Dans le cadre du système local, le principal résultat est que grâce à l’installation d’un système de stockage provenant des VE, il est possible d’atteindre un mix énergétique 100 % renouvelable. On a souligné que le coût total de production d’électricité a une forme en U lorsque l’on considère une part croissante de VE. D’après les différents scénarios analysés, le stockage des VE privilégie les investissements PV au détriment des investissements éoliens, diminue ensuite l’exigence d’utilisation d’un biocarburant et enfin diminue le prix de l’électricité par rapport à un scénario sans installation de stockage de 4 centimes d’euro par kilowattheure. Cela représente près de 400 € par VE par an.

Finalement, on a analysé l’impact économique du VGI dans le cadre d’un système national à travers la simulation du marché d’électricité day-ahead dans un scénario où la charge de VE sur le réseau sera suffisamment importante pour impacter ces prix. Les résultats obtenus permettent de confirmer l’intérêt de relier les VE particuliers au réseau électrique via un système intelligent pour répondre aux exigences de flexibilité émergentes. La charge optimale d’une flotte de VE pourrait réduire les pics de demande qui conduisent le système à des situations stressantes : de ce fait, un algorithme de VGI permet de limiter la volatilité apportée par l’intégration des EnR et par conséquent, améliore l’adéquation et la fiabilité du système, ce qui pourrait augmenter le surplus du producteur du secteur de l’électricité. Le VGI limite le risque d’investissement dans le secteur de l’électricité en réduisant la volatilité des prix.

Laboratoire d’accueil

Cette thèse Cifre a été réalisée entre l’Université Paris Dauphine, l’IFP Energies Nouvelles et le groupe Renault. Maria Juliana Suarez Forero était attachée au Laboratoire d’Économie de Dauphine (LEDa) et plus spécifiquement à la Chaire European Electricity Markets (CEEM). La CEEM travaille sur les sujets de libéralisation, intégration des marchés et régulation, investissement et concurrence, réseaux intelligents et gestion de la demande dans le domaine électrique. Cette recherche est divisée en trois axes : la formation des prix sur les marchés européens de l’électricité, l’organisation, le changement structurel et la régulation des marchés électriques en Europe et le transport, la distribution, les réseaux intelligents, le stockage et la gestion de la demande d’électricité. Le directeur scientifique de la CEEM est Fabien Roques et le directeur du LEDa est Philippe De Vreyer.

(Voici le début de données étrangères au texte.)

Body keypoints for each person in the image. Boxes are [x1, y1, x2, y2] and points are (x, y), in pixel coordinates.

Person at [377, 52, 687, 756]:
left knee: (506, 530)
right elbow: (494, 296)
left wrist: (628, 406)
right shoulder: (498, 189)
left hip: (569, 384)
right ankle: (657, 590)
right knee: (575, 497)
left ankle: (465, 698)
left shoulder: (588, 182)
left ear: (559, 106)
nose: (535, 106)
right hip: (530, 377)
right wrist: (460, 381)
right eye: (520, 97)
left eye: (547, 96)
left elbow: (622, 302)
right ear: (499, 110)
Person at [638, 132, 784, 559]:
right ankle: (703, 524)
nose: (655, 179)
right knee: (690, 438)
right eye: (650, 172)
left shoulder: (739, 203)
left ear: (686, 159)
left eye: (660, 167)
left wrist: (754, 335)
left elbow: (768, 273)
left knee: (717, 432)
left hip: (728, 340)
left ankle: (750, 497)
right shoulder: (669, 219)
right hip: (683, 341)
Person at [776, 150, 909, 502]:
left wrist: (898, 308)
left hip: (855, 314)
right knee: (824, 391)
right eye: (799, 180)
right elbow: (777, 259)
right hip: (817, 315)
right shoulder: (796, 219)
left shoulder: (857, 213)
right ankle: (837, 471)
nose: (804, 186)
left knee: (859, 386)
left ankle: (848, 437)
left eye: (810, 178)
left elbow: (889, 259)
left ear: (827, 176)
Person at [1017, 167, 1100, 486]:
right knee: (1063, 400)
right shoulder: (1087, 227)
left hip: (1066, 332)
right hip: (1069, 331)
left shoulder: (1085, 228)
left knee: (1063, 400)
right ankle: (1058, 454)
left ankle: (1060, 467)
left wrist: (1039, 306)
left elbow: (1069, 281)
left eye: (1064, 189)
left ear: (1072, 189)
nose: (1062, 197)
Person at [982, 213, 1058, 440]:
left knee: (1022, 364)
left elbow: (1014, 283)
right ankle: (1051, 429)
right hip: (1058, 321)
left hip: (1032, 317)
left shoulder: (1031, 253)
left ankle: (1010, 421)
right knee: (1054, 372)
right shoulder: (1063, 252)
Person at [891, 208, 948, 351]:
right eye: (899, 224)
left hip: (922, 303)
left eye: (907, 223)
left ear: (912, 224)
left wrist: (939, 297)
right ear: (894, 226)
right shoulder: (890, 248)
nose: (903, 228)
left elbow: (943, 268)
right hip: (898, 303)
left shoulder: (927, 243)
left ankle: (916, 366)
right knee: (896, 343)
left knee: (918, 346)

Plus d’informations : http://www.ceem-dauphine.org/home/fr/ et https://leda.dauphine.fr/.

Soutenance de la thèse

La thèse a été soutenue le 12 décembre 2022 à l’Université Paris Dauphine devant un jury composé de : Anna Creti, professeur à l’Université de Paris Dauphine (présidente) ; Yannick Perez, professeur à CentraleSupélec (rapporteur) ; Maria-Eugénia Sanin, maître de conférences, HDR, Université d’Évry-Université de Paris Saclay (rapporteur) ; Patrice Geoffron, professeur à l’Université Paris Dauphine (directeur) et Frédéric Lantz, professeur à IFP-School (co-directeur).

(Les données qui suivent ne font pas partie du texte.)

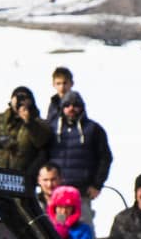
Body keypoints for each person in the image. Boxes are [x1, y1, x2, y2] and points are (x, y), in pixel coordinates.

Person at [47, 91, 112, 219]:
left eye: (75, 105)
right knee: (54, 233)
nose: (71, 108)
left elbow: (105, 158)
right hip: (55, 194)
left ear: (82, 107)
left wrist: (97, 185)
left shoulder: (94, 129)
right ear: (62, 108)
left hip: (81, 194)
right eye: (67, 105)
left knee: (82, 231)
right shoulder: (51, 129)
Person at [0, 86, 50, 178]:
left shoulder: (39, 123)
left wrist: (29, 122)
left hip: (22, 175)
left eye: (24, 98)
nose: (21, 101)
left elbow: (41, 142)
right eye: (18, 98)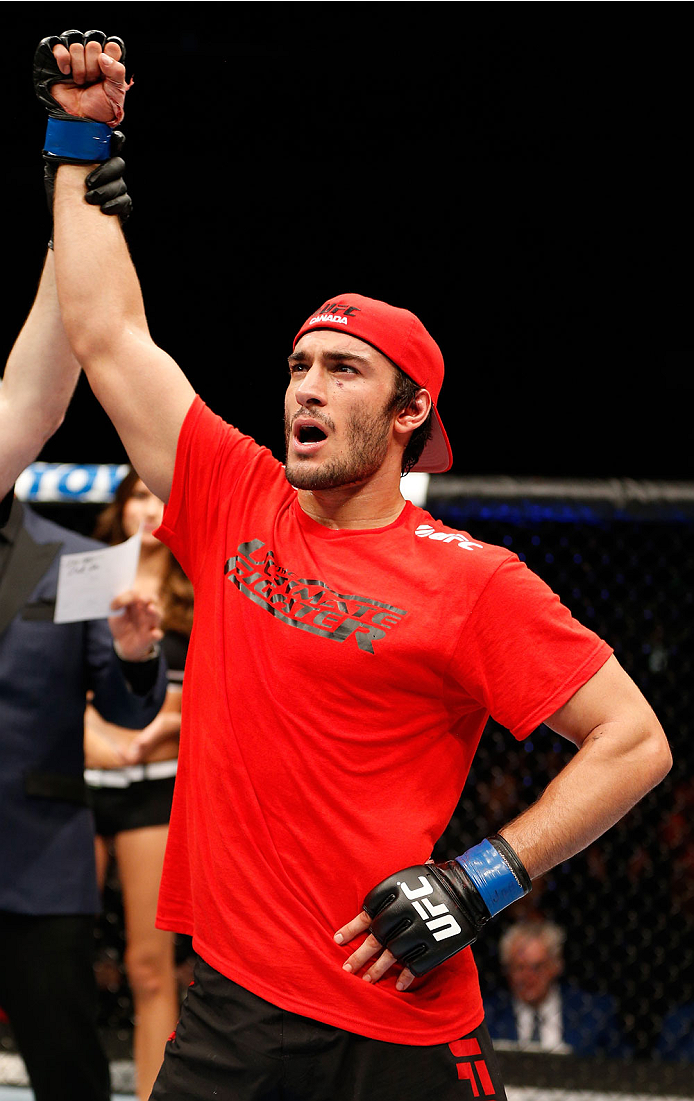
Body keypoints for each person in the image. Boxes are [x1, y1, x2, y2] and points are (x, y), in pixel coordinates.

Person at [41, 30, 672, 1100]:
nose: (306, 389)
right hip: (233, 1011)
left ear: (410, 411)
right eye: (297, 366)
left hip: (402, 1025)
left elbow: (635, 741)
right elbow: (105, 329)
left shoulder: (471, 577)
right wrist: (79, 133)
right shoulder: (232, 494)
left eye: (342, 370)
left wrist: (480, 879)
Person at [85, 468, 193, 1101]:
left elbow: (218, 691)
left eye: (160, 498)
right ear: (120, 509)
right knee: (52, 958)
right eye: (137, 497)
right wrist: (96, 743)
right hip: (75, 781)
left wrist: (157, 734)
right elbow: (50, 680)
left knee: (150, 967)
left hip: (156, 788)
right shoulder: (84, 583)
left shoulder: (199, 585)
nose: (148, 511)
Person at [483, 921, 630, 1057]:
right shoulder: (486, 1017)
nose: (528, 977)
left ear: (556, 966)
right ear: (506, 970)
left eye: (537, 967)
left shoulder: (593, 1013)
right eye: (519, 968)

Le manuscrit est disponible dans son intégralité sur : https://www.theses.fr/2022UPSLD041.

Et après la thèse ?

Maria Juliana Suarez Forero travaille actuellement comme ingénieur R&D et data scientist chez Airthium, une start-up qui a pour objectif de décarboner la chaleur industrielle. Elle travaille sur le modèle économique de l’entreprise en étudiant de près les prix de l’électricité, du gaz et du CO2.